だから、彼が乱れたドレスのスカートをめくりあげて太腿を愛撫しはじめても、溜め息を吐きだすことしかできなかった。
「こっちの大事なところもさわらせてほしいな」
 ルイスが下肢をまさぐる手はそのままに、顔をのぞきこんで訊いてくる。
「や、そこは、だめ……だめです……」
 メグは本能的に内腿を閉ざした。ここは子をなすための大切なところだ。
(こんなところをさわるだなんて……!)
 取引したとはいえ、さすがに抵抗があった。
 けれどルイスの手が、そこをやんわりとひらかせてしまう。
「無理もないか。両脚を男に向かってひらくだなんて、修道院じゃ絶対にしない行為だもんね」
 ルイスはうっすらと苦笑しながら、ひらかれたメグの秘部をドロワーズ越しに眺める。
「や……、み、見ないでください……」
メグは今ドレスを乱し、とんでもなくはしたない格好をしている。

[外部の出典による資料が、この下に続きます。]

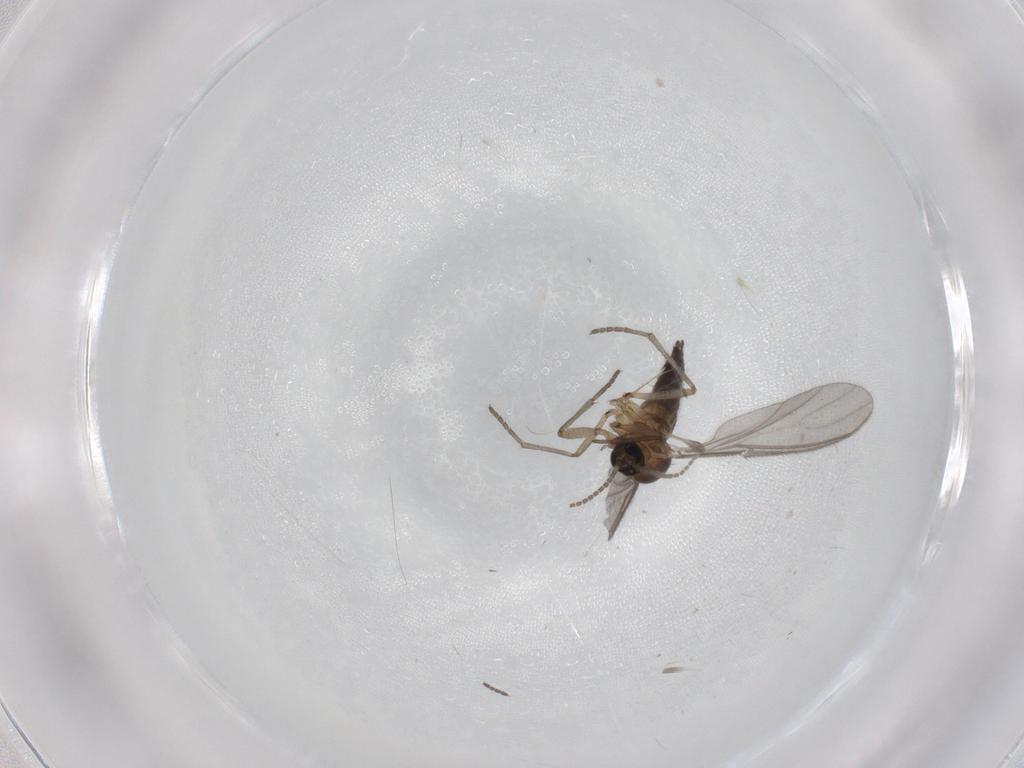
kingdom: Animalia
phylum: Arthropoda
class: Insecta
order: Diptera
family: Sciaridae
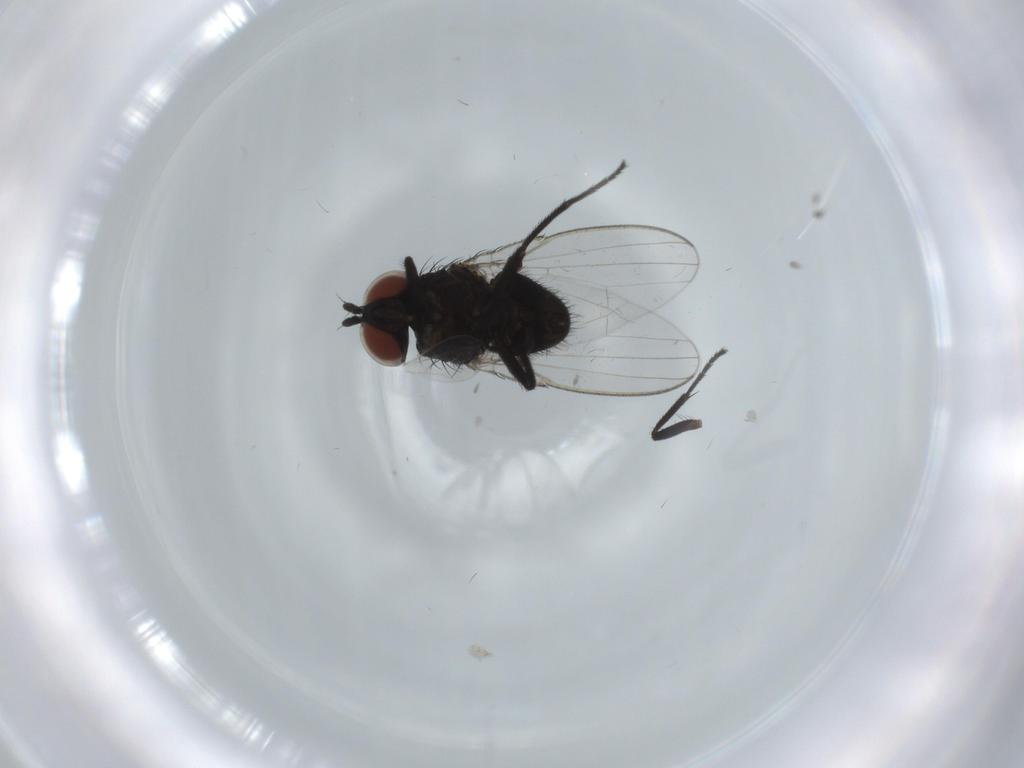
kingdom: Animalia
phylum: Arthropoda
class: Insecta
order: Diptera
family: Milichiidae
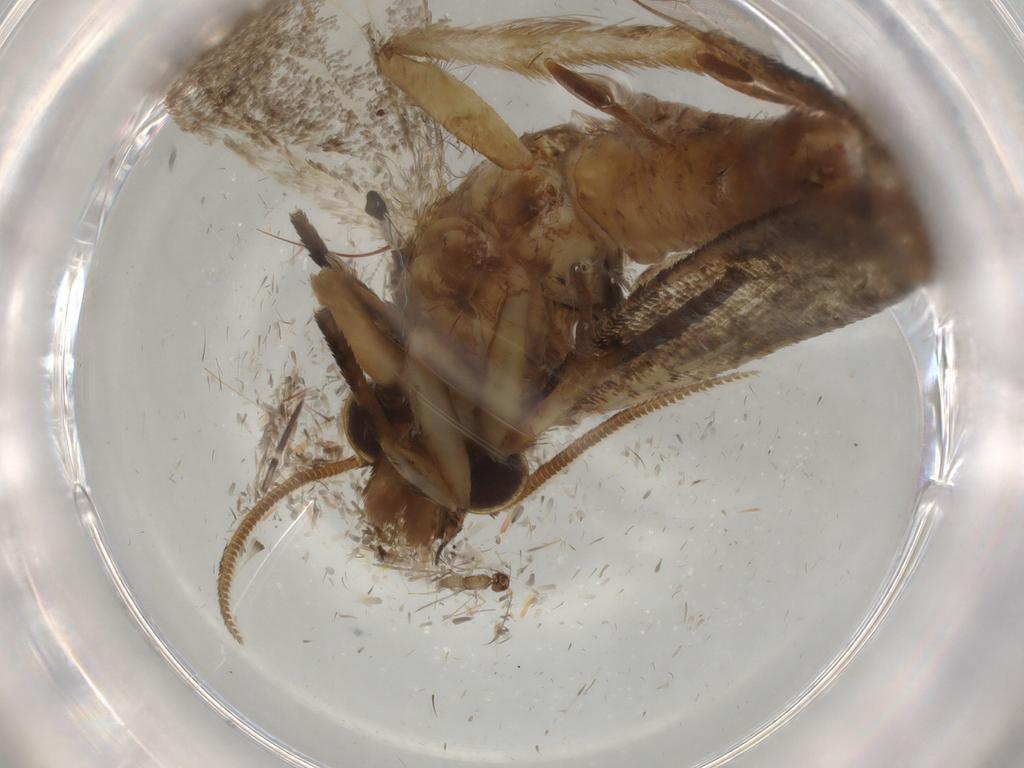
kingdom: Animalia
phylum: Arthropoda
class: Insecta
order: Lepidoptera
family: Tineidae
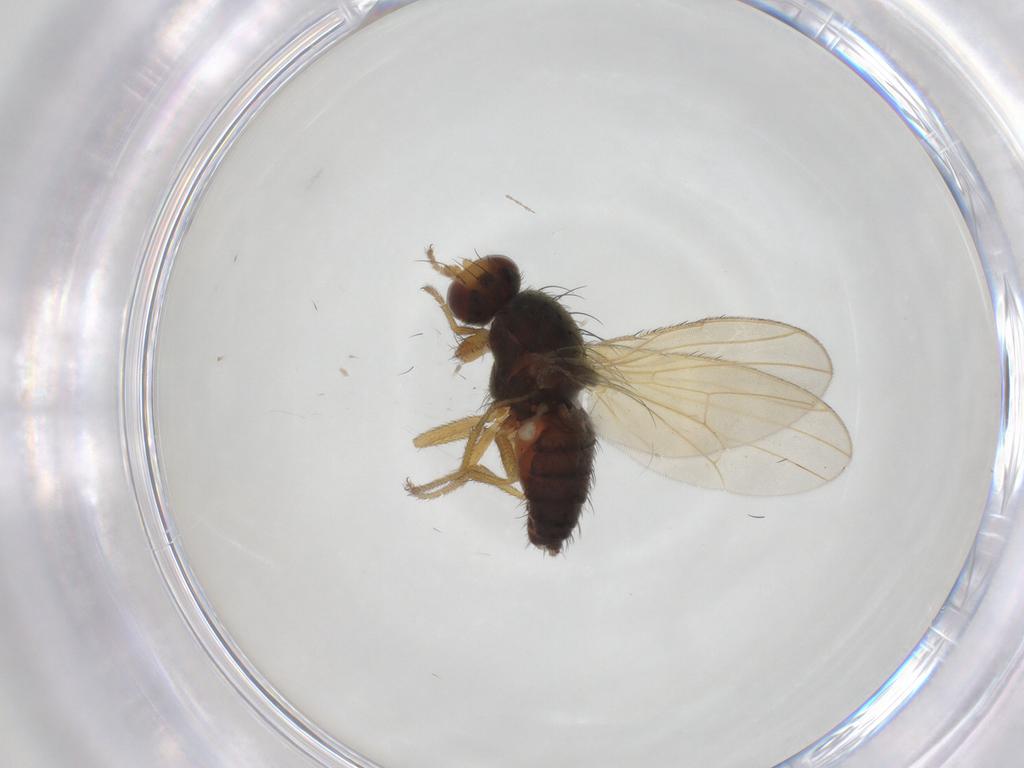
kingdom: Animalia
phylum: Arthropoda
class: Insecta
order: Diptera
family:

羞恥のあまり、涙が出てきそうになった。
けれどルイスは引き返してはくれない。
「大丈夫だ。一緒に気持ちよくなるための準備を少しするだけだよ」
 優しい声でなだめながら、恥丘のあたりに手をのばし、おもむろにそこを愛撫しはじめる。
「ぁっ……」
 メグはびくんと腰をはねさせた。
 ルイスがふれたのは、秘所の中でもとりわけ敏感な部分だ。乳首を愛撫されたときのように、快い感覚がじわじわとそれに集まってくる。

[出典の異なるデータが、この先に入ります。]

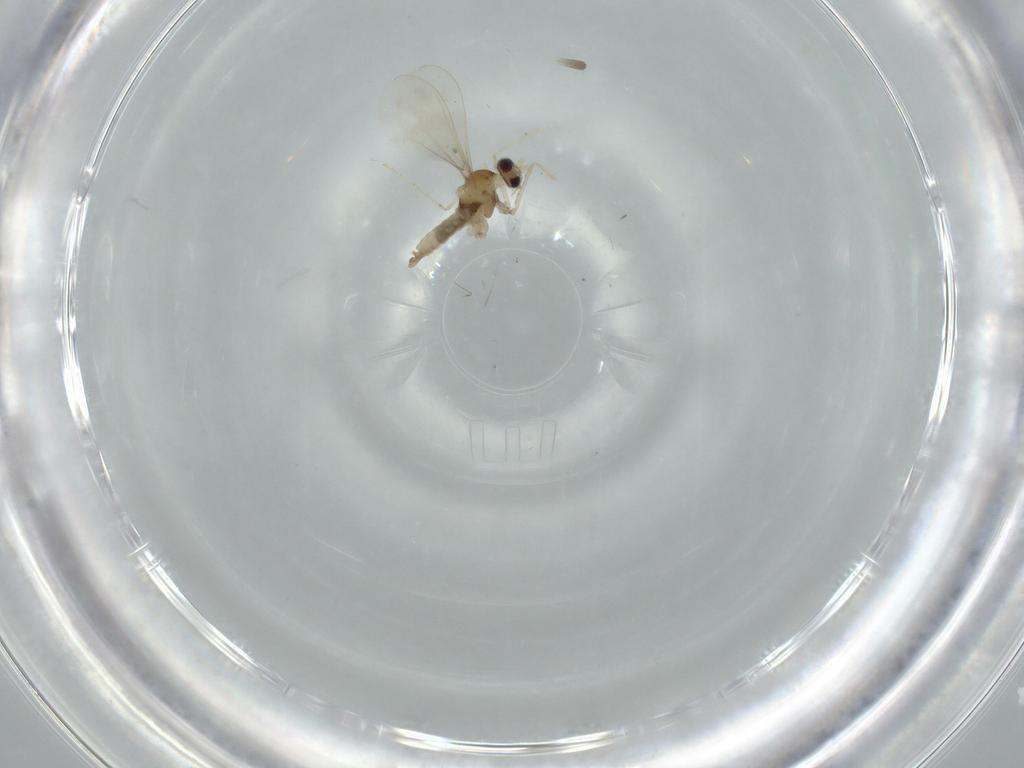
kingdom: Animalia
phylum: Arthropoda
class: Insecta
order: Diptera
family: Cecidomyiidae
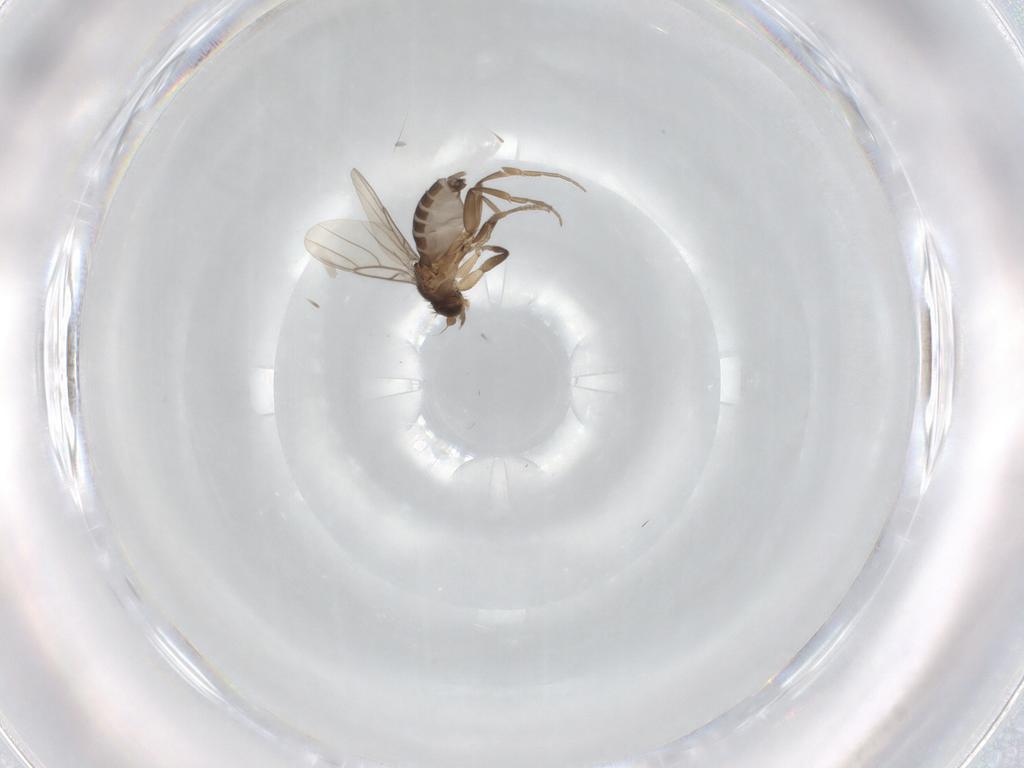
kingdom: Animalia
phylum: Arthropoda
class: Insecta
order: Diptera
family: Phoridae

ルイスはその花芯を指先でころころと転がしたり、圧しまわしたりして執拗に弄ぶ。
花芯はそのたびに熱く張りつめてゆく。
「ふくらんできた。気持ちいいんだろう?」
「や、あ、あぁっ……、はぁっ、はあっ……」
 メグは内腿をびくびくと震わせてその指戯に耐える。
なんなのだろう。身体がおかしい。
花芯の先端だけでなく、陰唇のあわいにまで熱と快感がじりじりと集まってくる。
 理性を奪う快い感覚だ。すぐにでもやめなければと思うのに身体はいうことをきかない。ルイスにもその気はなくて、ますます淫らに指を動かしてくる。